Nothing warms the heart like a loving hug. To make the experience even deeper and more healing, Thich Nhat Hanh teaches us this practice of hugging meditation he created.
In my hermitage I have planted beautiful trees. When I do walking meditation, I often stop and hug one of the trees, breathing in and out. It’s very nourishing. The tree gives me strength, and it always seems to me that the tree responds to my hugging and breathing.
A tree is always available, but I’m not so sure about a person! Often, we’re not really there with the people we love. We get caught up in other things, like our work or the news on TV. Hugging meditation is a practice of awareness. If we’re not available, how can we hug someone? We return to ourselves to become totally present and available for the other person. If hugging isn’t done in this spirit, it’s only a ritual without content. When we’re mindful and present, hugging has a deep power to heal, transform, and bring reconciliation.

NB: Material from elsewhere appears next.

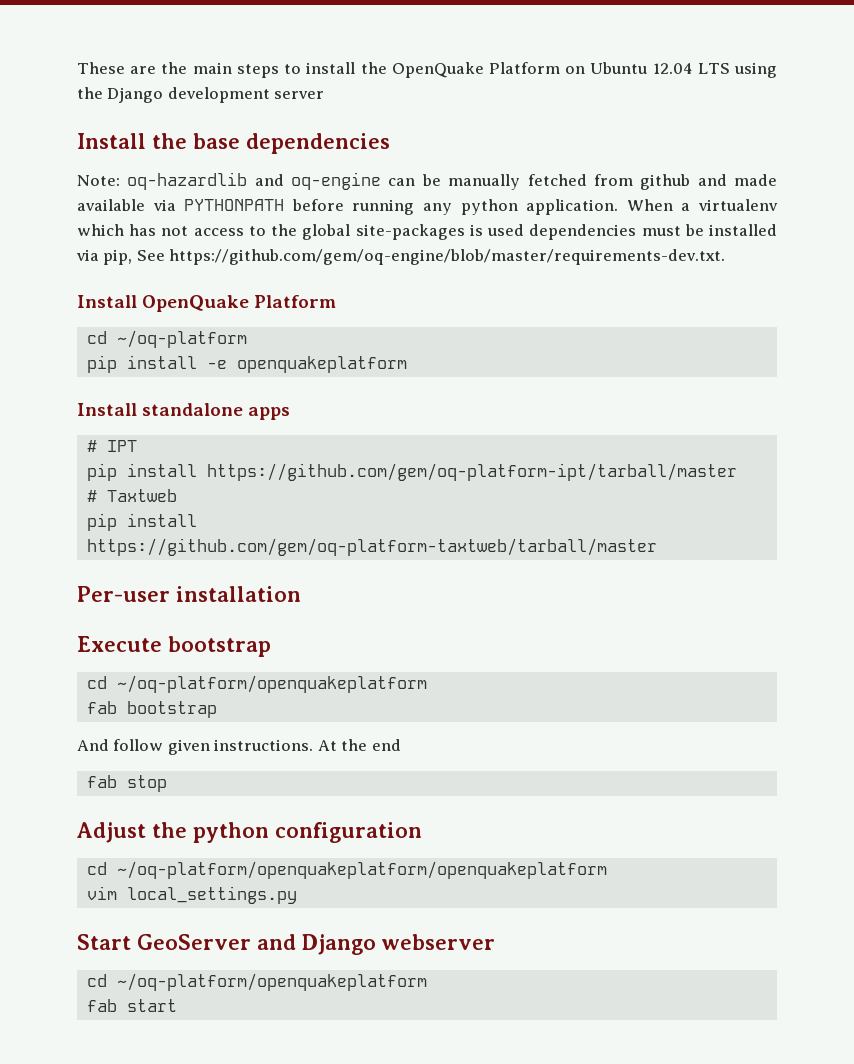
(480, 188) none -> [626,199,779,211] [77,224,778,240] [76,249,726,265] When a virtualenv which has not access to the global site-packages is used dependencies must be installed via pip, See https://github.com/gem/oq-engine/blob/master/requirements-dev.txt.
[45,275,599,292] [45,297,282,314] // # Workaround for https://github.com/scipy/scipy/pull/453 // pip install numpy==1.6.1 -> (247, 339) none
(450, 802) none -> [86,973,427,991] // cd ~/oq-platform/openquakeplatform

When we hug, our hearts connect and we know that we are not separate beings.
We may practice hugging meditation with a friend, our child, a parent, our partner, or a tree. The hugging can be very deep. Life is there. Happiness is there. Sometimes the hugging is not very deep and the hugger only pretends to be there, perhaps by patting you on the back—I have some experience of this! When someone hugs you with all their heart and presence, you feel it. When someone takes your hands in mindfulness, with their presence, their concern, you feel it. So hug like that—make life real and deep. It will heal both of you.
Hugging meditation is something I invented. In 1966, a friend drove me to the Atlanta airport, and when we were saying goodbye, she asked, “Is it all right to hug a Buddhist monk?” In my country, we are not used to expressing ourselves this way in public. But I thought, “I am a Zen teacher. It shouldn’t be a problem for me to do this.” So, I said, “Why not?” and she hugged me, but I was rather stiff. Later, on the plane, I decided that if I wanted to work with friends in the West, I would have to learn the culture of the West. That is why I invented hugging meditation.
Hugging in public is a Western practice. Meditation, conscious breathing, is an Eastern practice. The two come together in hugging meditation. I think it’s a good combination. For Buddhist practice to be rooted in the West, new dharma doors should be opened. I think hugging meditation can be considered one of these doors. The practice of mindful hugging has helped so many people to reconcile with each other. When we hug, our hearts connect and we know that we are not separate beings.
It’s a pleasure to hug someone we love. But don’t think it’s something easy. Maybe we want to hug the other person, but they aren’t available—they’re caught in their anger, worries, or projects. Hugging is a deep practice and both people need to be completely present to do it correctly. That’s why it’s not always easy. So, we have to learn how.
Hugging meditation is a chance to practice our awareness of impermanence. Each time we hug, we know it may be the last time. Our deep awareness of the impermanent nature of things inspires us to be very mindful, and we naturally hug each other in a deep, authentic way, appreciating each other completely. This can be a good meditation to practice when you are angry with each other.
Close your eyes and practice breathing in and out to bring your insight of impermanence to life. Visualize yourself and your loved one three hundred years from now. Where will you be? In that moment, you know the only meaningful thing to do is to open your arms and hug the other person.
The first thing to do is to make yourself available. Breathe in and out, and come back to the present moment, so you are really there. Then go to the person you want to hug and bow to them. If they have practiced mindfulness, then they will do their best to abandon the things that are possessing them and make themselves available to you. They will smile and bow, and you will know that they are available. Now hugging is possible.
Stand facing each other with your palms joined, breathing in and out three times. You can say silently:
Breathing in, I know that life is precious in this moment.
Breathing out, I cherish this moment of life.
Take the person in your arms. While hugging, breathe consciously and hug with all your body, spirit, and heart. While you hold the other person, they become real, and you also become real. You can say silently something like this:
Breathing in, my loved one is in my arms. Breathing out, I am so happy.
Breathing in, they are alive. Breathing out, it is so precious to be alive together.
Breathing in, it is so wonderful to have them in my arms. Breathing out, I am very happy.
You may then release the other person and bow to each other to show thanks.
This instruction is an edited excerpt from Thich Nhat Hanh’s dharma talks.